Hannah Dexter, “interesting as a bowl of oatmeal,” is trudging through high school in Battle Creek, New Jersey, when a chance humiliation at the hands of Nikki Drummond, school queen and vicious bully, delivers her to new girl Lacey. It’s 1991 and Lacey’s gods are grunge, Seattle, Kurt Cobain. That first day, she renames Hannah “Dex” and molds her into “a different girl, my own opposite.” Lacey is exhilarating, the kind of friend Hannah never let herself dream of having, but she has serious problems, and by letting her in, Hannah opens the door to the kind of darkness of which nightmares are made. Full of anger, passion, and pity, Girls on Fire doesn’t flinch from the shocking details of a troubled friendship.
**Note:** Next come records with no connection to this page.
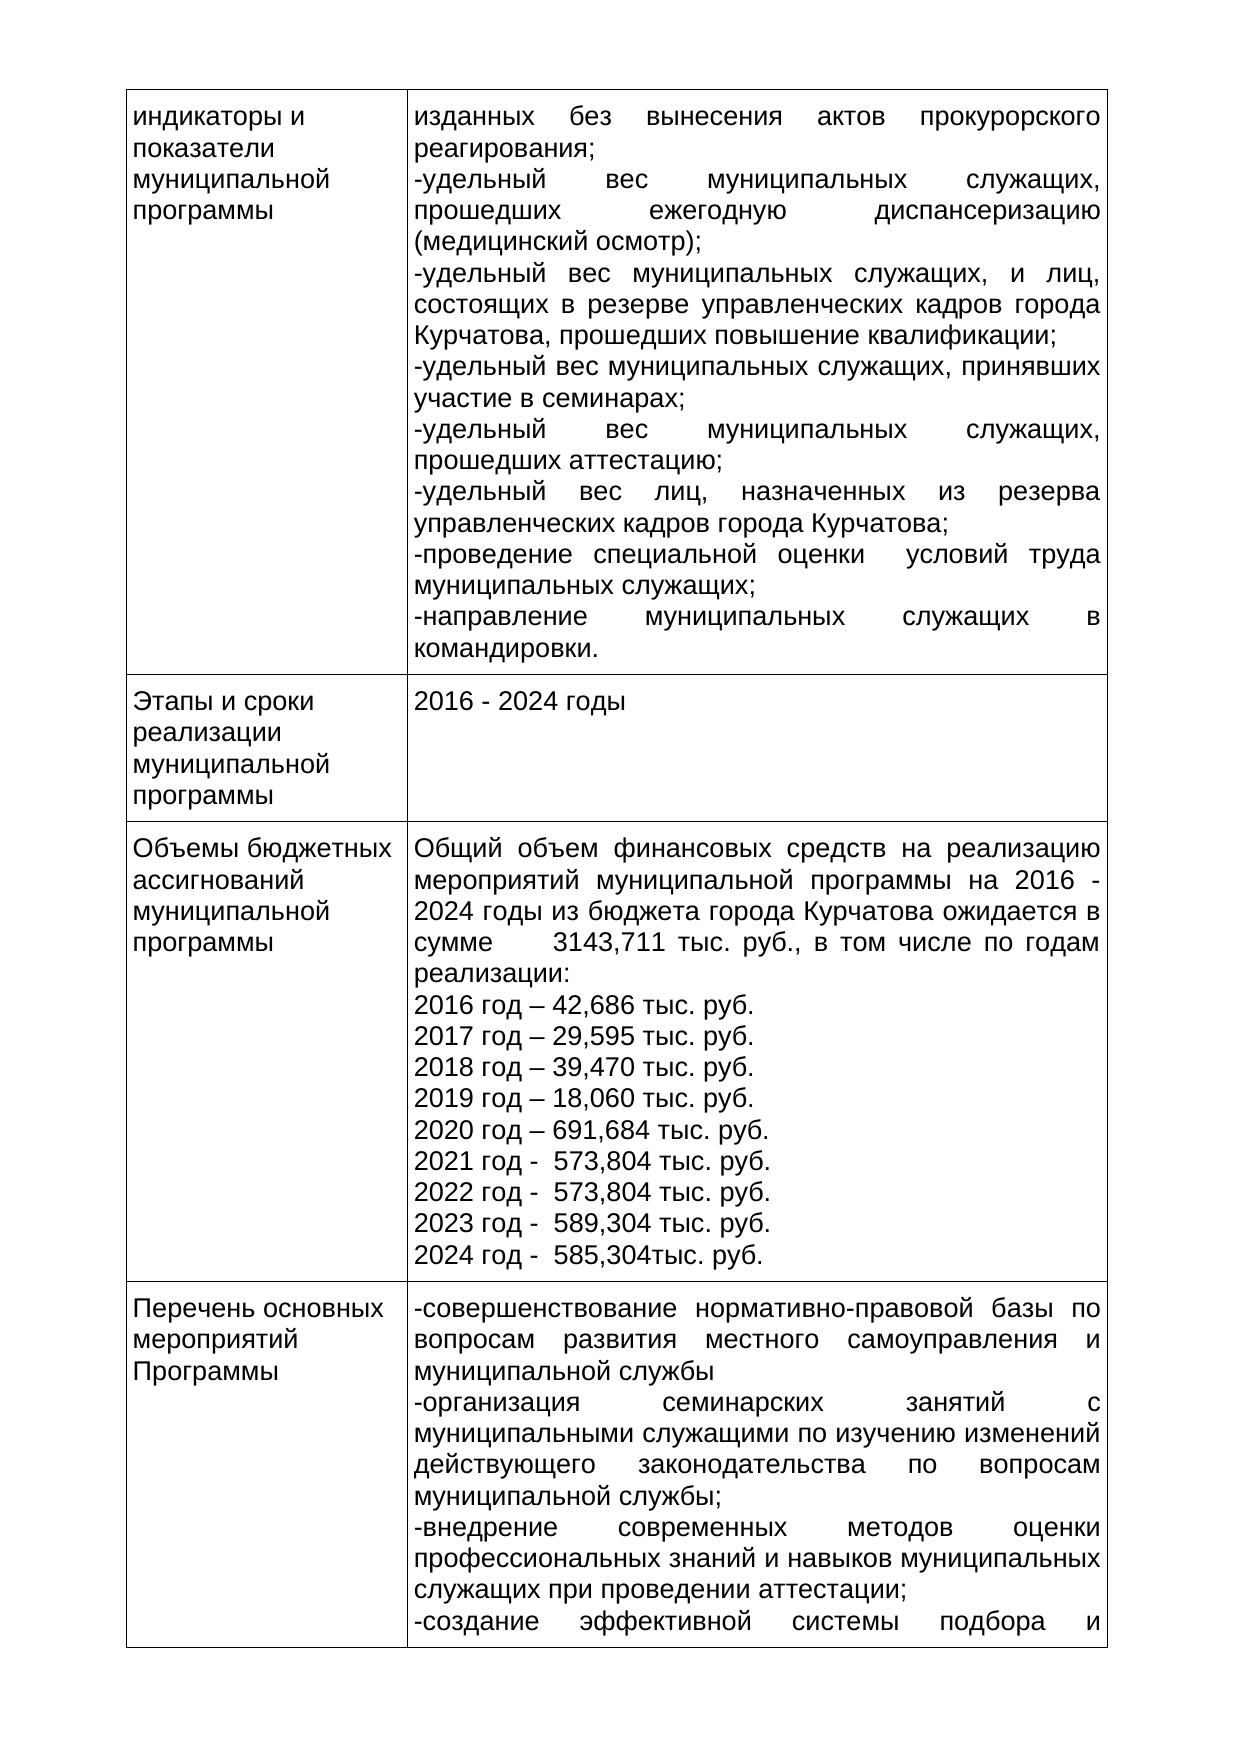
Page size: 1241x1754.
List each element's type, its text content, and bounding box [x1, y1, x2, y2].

table_cell Этапы и сроки реализации муниципальной программы [127, 675, 407, 821]
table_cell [127, 90, 407, 673]
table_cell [408, 1282, 1107, 1647]
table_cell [408, 90, 1107, 673]
table_cell Общий объем финансовых средств на реализацию мероприятий муниципальной программы на 2016 - 2024 годы из бюджета города Курчатова ожидается в сумме 3143,711 тыс. руб., в том числе по годам реализации: 2016 год – 42,686 тыс. руб. 2017 год – 29,595 тыс. руб. 2018 год – 39,470 тыс. руб. 2019 год – 18,060 тыс. руб. 2020 год – 691,684 тыс. руб. 2021 год - 573,804 тыс. руб. 2022 год - 573,804 тыс. руб. 2023 год - 589,304 тыс. руб. 2024 год - 585,304тыс. руб. [408, 822, 1107, 1281]
table_cell Объемы бюджетных ассигнований муниципальной программы [127, 822, 407, 1281]
table_cell 2016 - 2024 годы [408, 675, 1107, 821]
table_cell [127, 1282, 407, 1647]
Nina is an artist, refined and in control, mother to a teenage girl; Emma, once a TV producer, is now the harassed mother of a toddler and expecting another. When they meet in North London, Nina extends the hand of friendship and Emma, flattered, grateful for a glimpse of the sophisticated adult life she’s left behind, allows herself to be drawn into Nina’s world. But the two have met before, long ago, a fact Nina remembers, even if Emma doesn’t. What does Nina want, and how far will she go to achieve it? From the beginning, terror lurks in Harriet Lane’s skillful depiction of a manipulator at work.
Lizzie and Evie are thirteen, neighbors as long as they’ve been alive, best friends who know each other “bone-deep”—or so Lizzie thinks. When Evie disappears one day, vanishing from the curb on a shimmering summer’s afternoon, it becomes clear that she hasn’t told Lizzie everything. But grilled by the police, Evie’s desperate father, and beautiful, enigmatic older sister Dusty, Lizzie develops an unusual relationship with the truth, too. She wants Evie back, of course, but at the same time, her new position has powerful perks, not least more time with Evie’s father…
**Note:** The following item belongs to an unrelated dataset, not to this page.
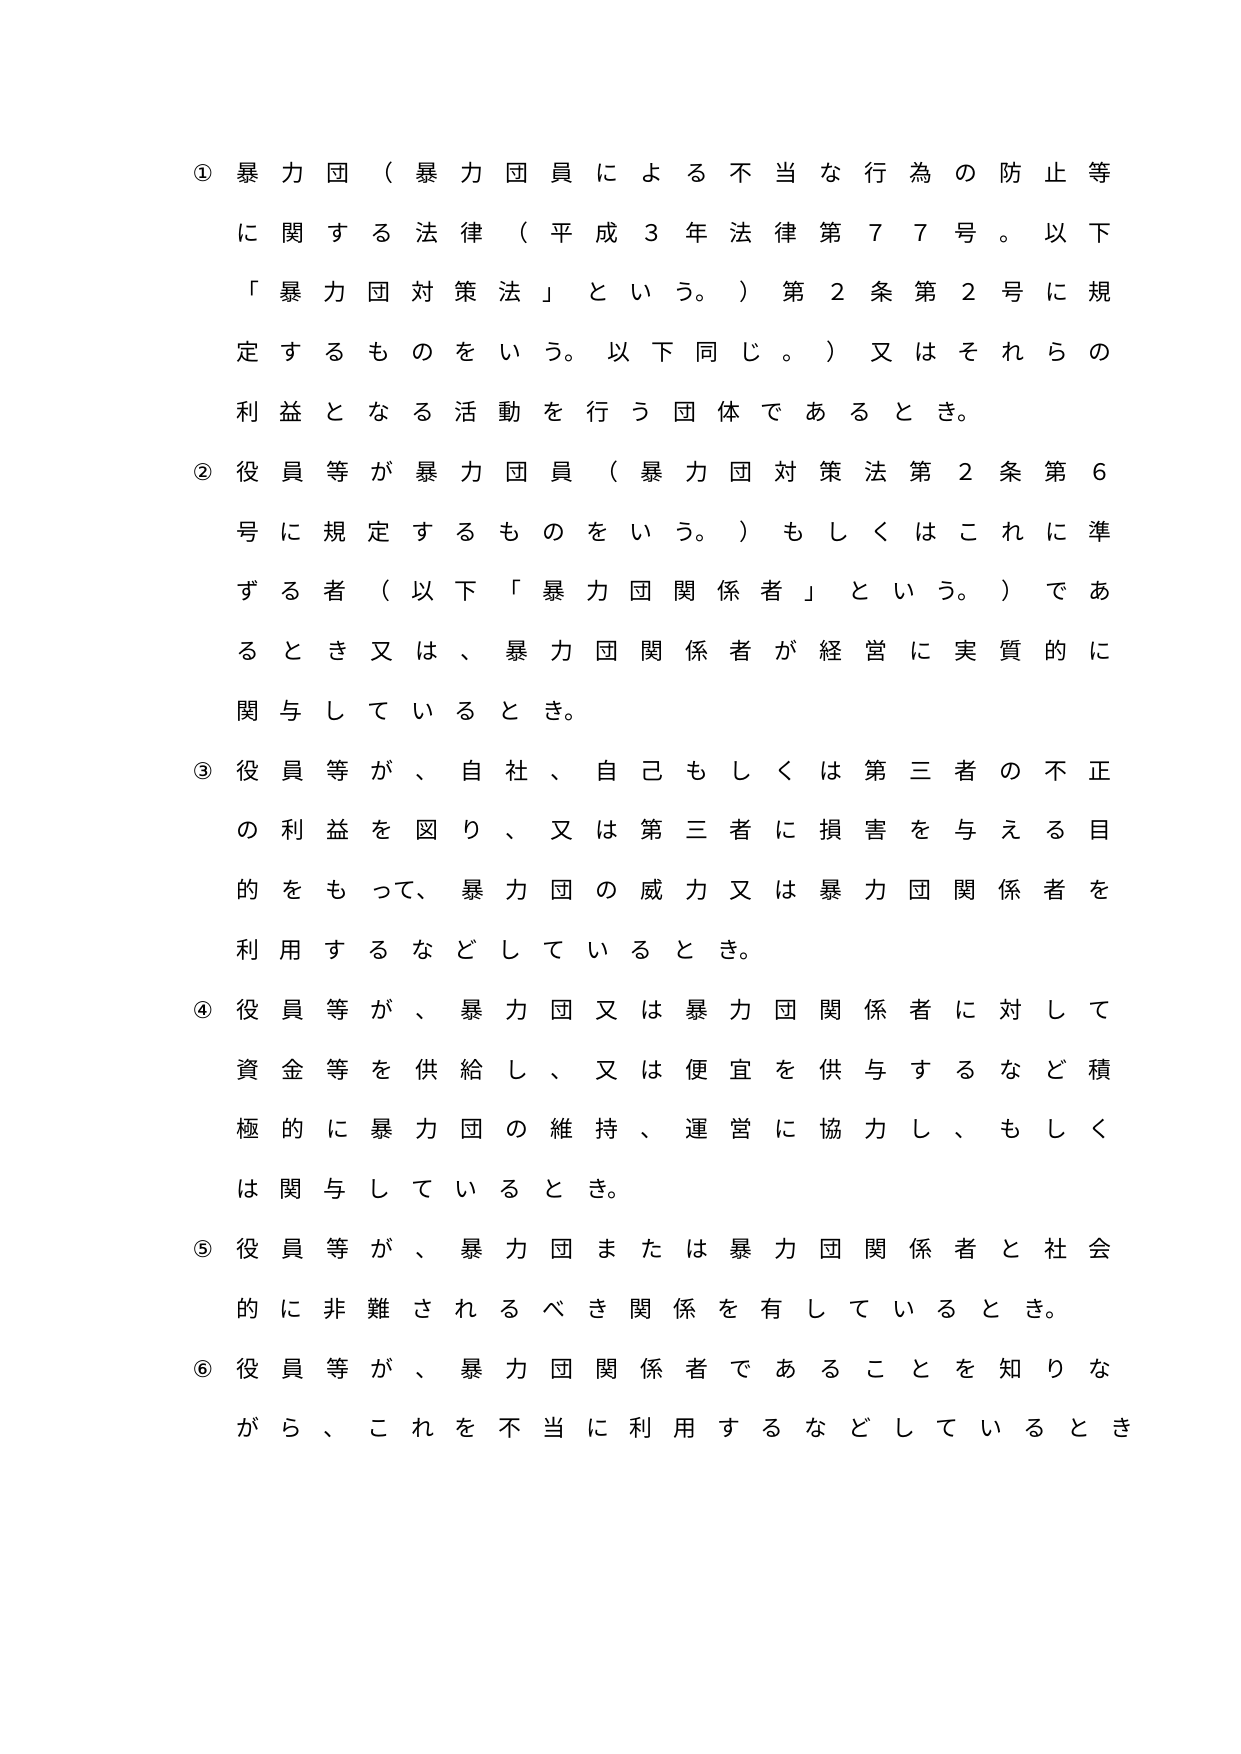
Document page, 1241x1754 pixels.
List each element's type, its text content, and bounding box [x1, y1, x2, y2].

At the heart of this vintage-Atwood novel is the relationship between the protagonist Elaine and her childhood friend and tormentor, Cordelia. Elaine is a painter who, returning to Toronto at 50 for a retrospective of her work, also embarks on a personal retrospective of her past. Moving to the city as a naïve child, she had idolized the sophisticated but wild Cordelia and allowed herself to be molded and then terrorized by her to the point of narrowly escaping with her life. But their relationship hadn’t ended there, and Cordelia isn’t always the one with the upper hand.
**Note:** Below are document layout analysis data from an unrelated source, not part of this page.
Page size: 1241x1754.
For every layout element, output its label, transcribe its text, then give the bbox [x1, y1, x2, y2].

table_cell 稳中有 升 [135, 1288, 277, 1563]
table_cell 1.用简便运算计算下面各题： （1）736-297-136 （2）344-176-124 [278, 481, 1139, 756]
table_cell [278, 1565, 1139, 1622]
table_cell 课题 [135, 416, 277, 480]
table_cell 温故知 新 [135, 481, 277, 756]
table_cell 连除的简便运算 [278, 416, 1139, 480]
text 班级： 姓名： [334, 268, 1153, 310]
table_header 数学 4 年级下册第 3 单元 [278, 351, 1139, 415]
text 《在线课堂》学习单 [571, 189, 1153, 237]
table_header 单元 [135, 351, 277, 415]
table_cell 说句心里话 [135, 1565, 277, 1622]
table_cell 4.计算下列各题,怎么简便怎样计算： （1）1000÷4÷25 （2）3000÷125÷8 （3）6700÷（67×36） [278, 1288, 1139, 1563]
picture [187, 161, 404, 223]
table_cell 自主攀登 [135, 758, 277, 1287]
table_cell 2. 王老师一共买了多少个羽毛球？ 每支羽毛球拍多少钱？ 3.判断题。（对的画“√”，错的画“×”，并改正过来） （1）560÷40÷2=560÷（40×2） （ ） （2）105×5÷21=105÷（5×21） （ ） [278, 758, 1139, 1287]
Elizabeth Vetch, a writer of popular historical fiction, is in a London taxi when she catches sight of a woman she hasn’t seen for nearly twenty years. Despite the terrible things that happened between them years ago at “The House of Stairs” in Notting Hill in the swinging ‘60s, she hops out of the cab to pursue her. Their old friendship is rekindled but with horrifying results because charismatic, amoral Christabel Sanger—“Bell”—is a murderer, just released from prison. Barbara Vine, alter ego of crime writer Ruth Rendell, is one of my favorite writers of psychological suspense, combining superb writing with profound insight into the dark places of the human mind.
Lucie Whitehouse was born in Gloucestershire in 1975, read Classics at Oxford University and now lives in Brooklyn, New York. She is the author of The House at Midnight, the TV Book Club pick The Bed I Made and Before We Met, which was a Richard & Judy Summer Book Club pick and an ITV3 Crime Thriller selection.